Strangers laughed, friends jeered, and my girlfriend covered
her face with her beach towel.

   I figured I wasn’t going to get my $175 deposit back. And
although I had only been on the sailboat about 25 minutes, I
figured I wasn’t going to be refunded any of the $75 per hour
rental charge. And I also figured that by now the rental manager
realized I had either lied to him about my sailing expertise or
else I was just crazy.

   Ahead, I could see the manager waiting for us on the beach.
As we neared him, I saw him laughing so hard he could hardly
speak.

   “You are one lucky fellow,” he said between attempts at
getting his breath. “I have never seen anyone do that. You’re a
moron. Do you know some fishermen on that pier have already
called me and want me to pay for the equipment you jerked off
the pier. I told them that according to maritime law, a ship in
distress has priority over fishing – and you definitely were a
ship in distress.”

   I’m glad he saw humor in my situation, but obviously not
enough, because like I figured, he kept my $175 deposit and  
never offered a refund on my shortened hour.

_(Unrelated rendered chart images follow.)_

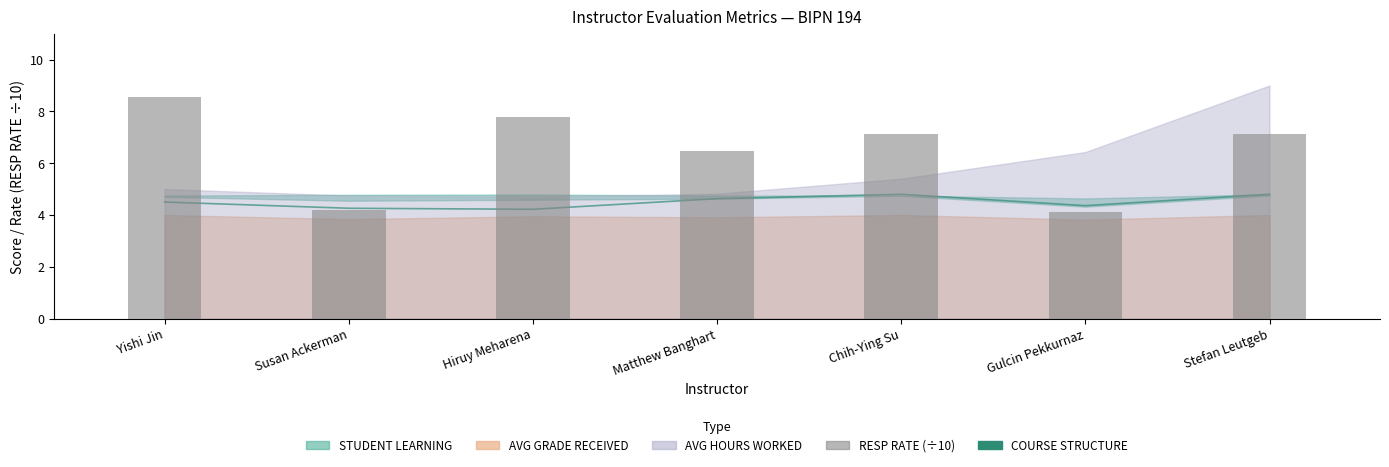

What is the total value across all series at Gulcin Pekkurnaz?

8.5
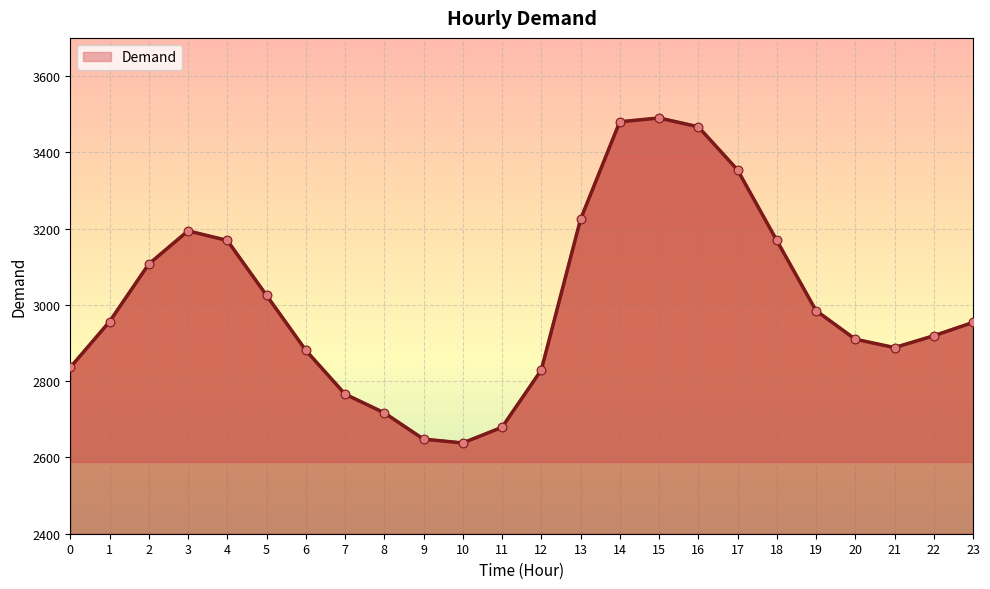

What is the change in value from 8 to 14?

+763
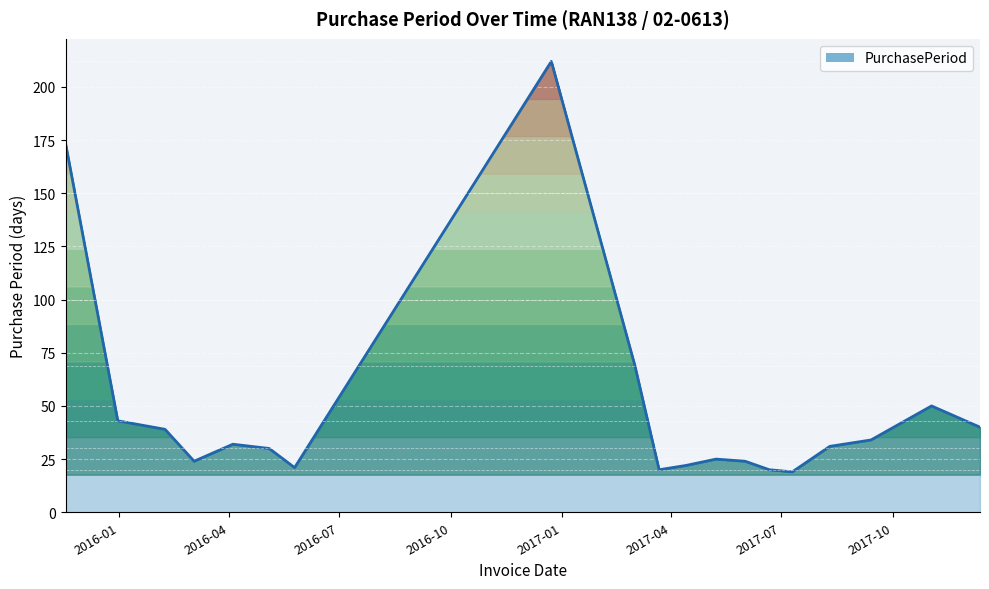

Rank the categories by value from lowest to highest.

2017-07-10, 2017-03-22, 2017-06-21, 2016-05-25, 2017-04-13, 2016-03-03, 2017-06-01, 2017-05-08, 2016-05-04, 2017-08-10, 2016-04-04, 2017-09-13, 2016-02-08, 2017-12-12, 2015-12-31, 2017-11-02, 2017-03-02, 2015-11-18, 2016-12-23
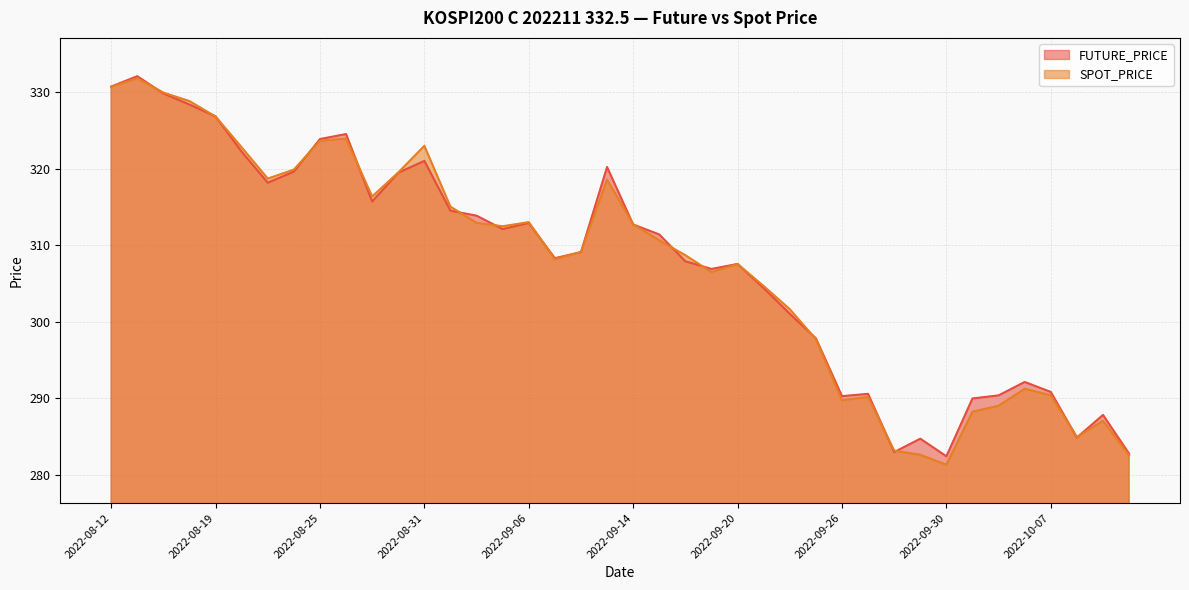

What is the sum of all SPOT_PRICE values?

12295.8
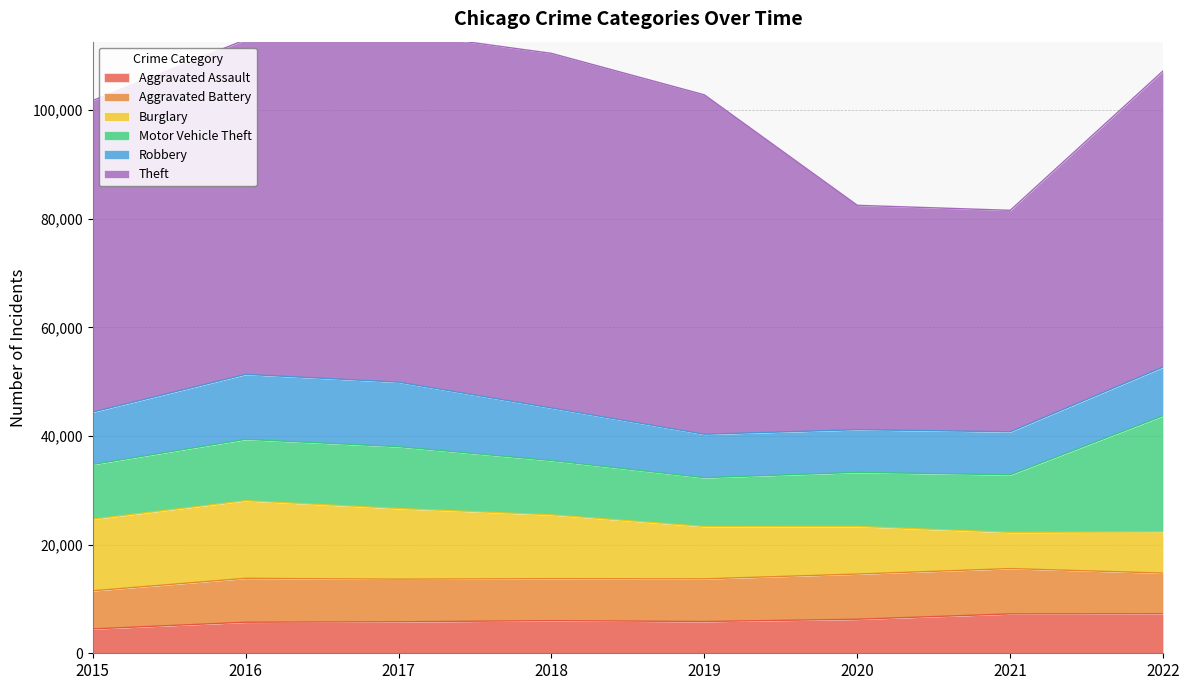

Reading right to left, extract all data points from this chart.

Aggravated Assault: 2022=7270	2021=7243	2020=6263	2019=5840	2018=6001	2017=5793	2016=5712	2015=4480
Aggravated Battery: 2022=7487	2021=8346	2020=8319	2019=7857	2018=7734	2017=7845	2016=8085	2015=7018
Burglary: 2022=7578	2021=6659	2020=8757	2019=9639	2018=11746	2017=13001	2016=14289	2015=13184
Motor Vehicle Theft: 2022=21386	2021=10596	2020=9953	2019=8977	2018=9983	2017=11380	2016=11286	2015=10068
Robbery: 2022=8965	2021=7919	2020=7855	2019=7994	2018=9679	2017=11880	2016=11960	2015=9638
Theft: 2022=54534	2021=40773	2020=41311	2019=62485	2018=65285	2017=64381	2016=61618	2015=57350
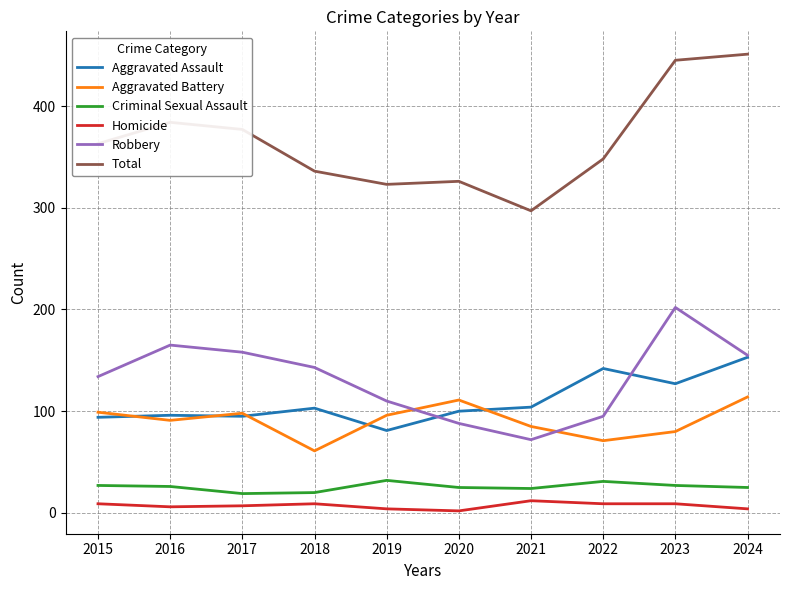

True or false: Total and Aggravated Assault intersect in this chart.

False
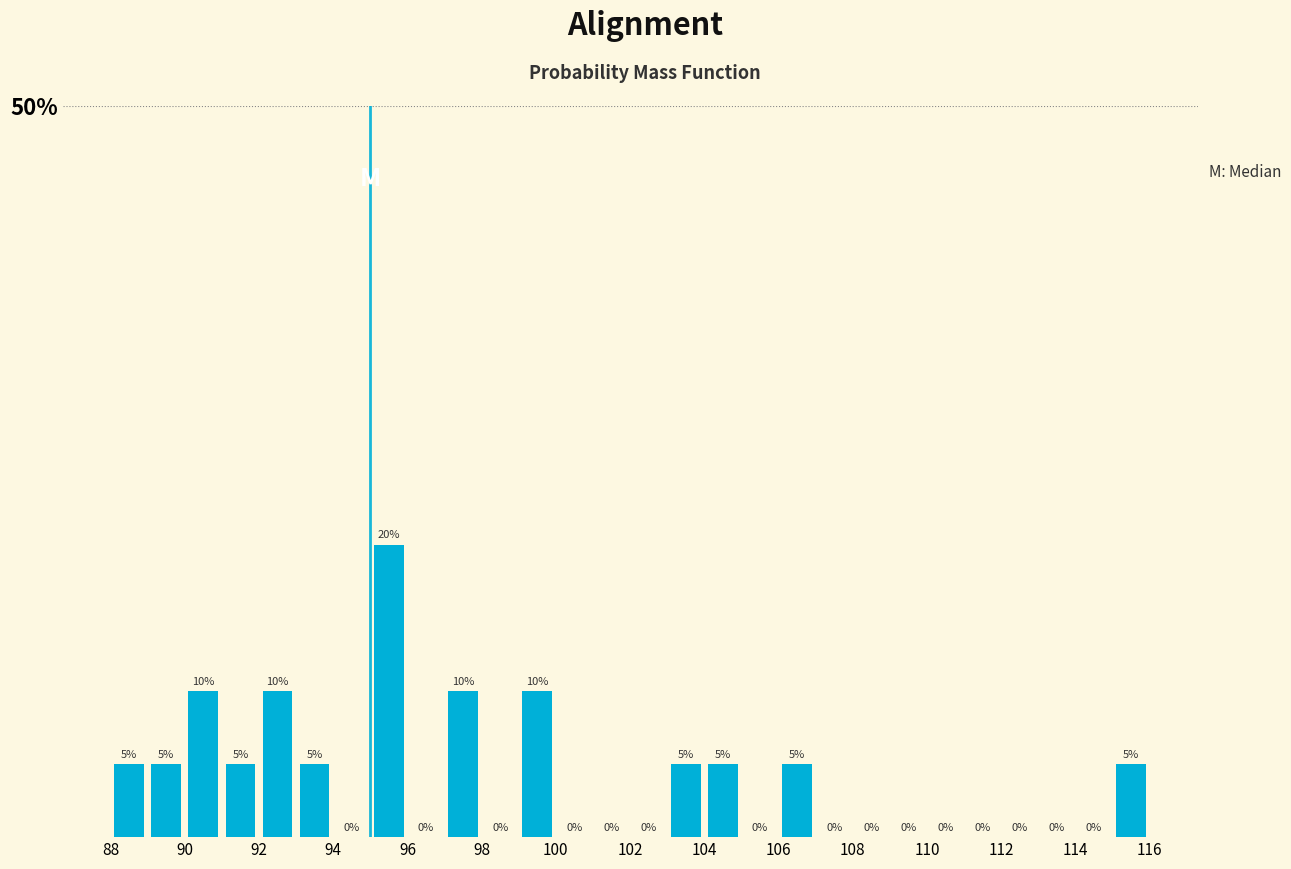

How tall is the bar that spans 99 to 100 on the x-axis?

10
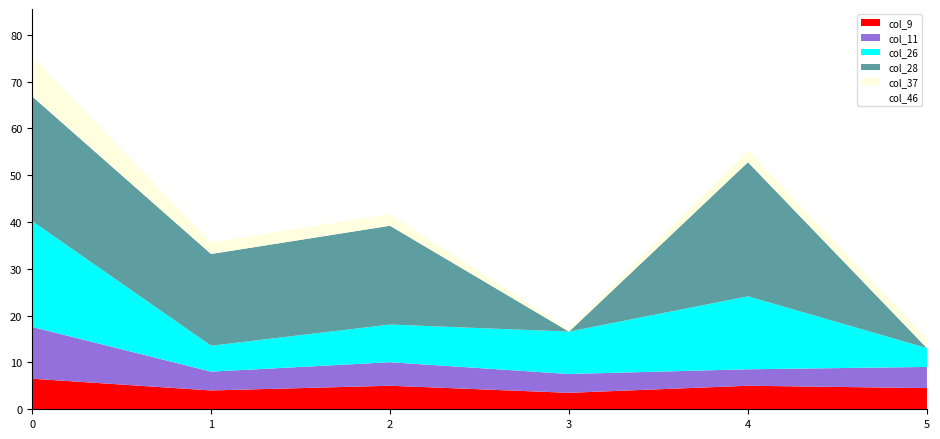

Reading right to left, what are all the values shown in this chart?

col_9: 5=4.5	4=5.0	3=3.5	2=5.0	1=4.0	0=6.5
col_11: 5=4.5	4=3.5	3=4.0	2=5.0	1=4.0	0=11.1
col_26: 5=4.0	4=15.6	3=9.1	2=8.0	1=5.5	0=22.6
col_28: 5=0.0	4=28.7	3=0.0	2=21.1	1=19.6	0=26.6
col_37: 5=2.0	4=2.5	3=0.5	2=2.5	1=2.5	0=8.5
col_46: 5=1.0	4=2.5	3=2.5	2=2.5	1=2.5	0=6.0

   The manager’s final words were, “Son, I’ll remember you for
a long time, but don’t you ever come back here again., even if
you learn how to sail.”

   In retrospect, my money wasn’t completely wasted that day.  
My 25-minute encounter with the South Myrtle Beach Pier
taught me four valuable lessons: (1) Its important to know what
you don’t know; (2) Life’s lessons are usually surprises; (3) The
best lessons are hands-on (or head-on).  And  (4), when it looks
like you’re really going to screw up, a crowd always seems to
gather.

   Eventually I did learn to sail. I certainly wasn’t going to let a
small thing like a pier discourage me.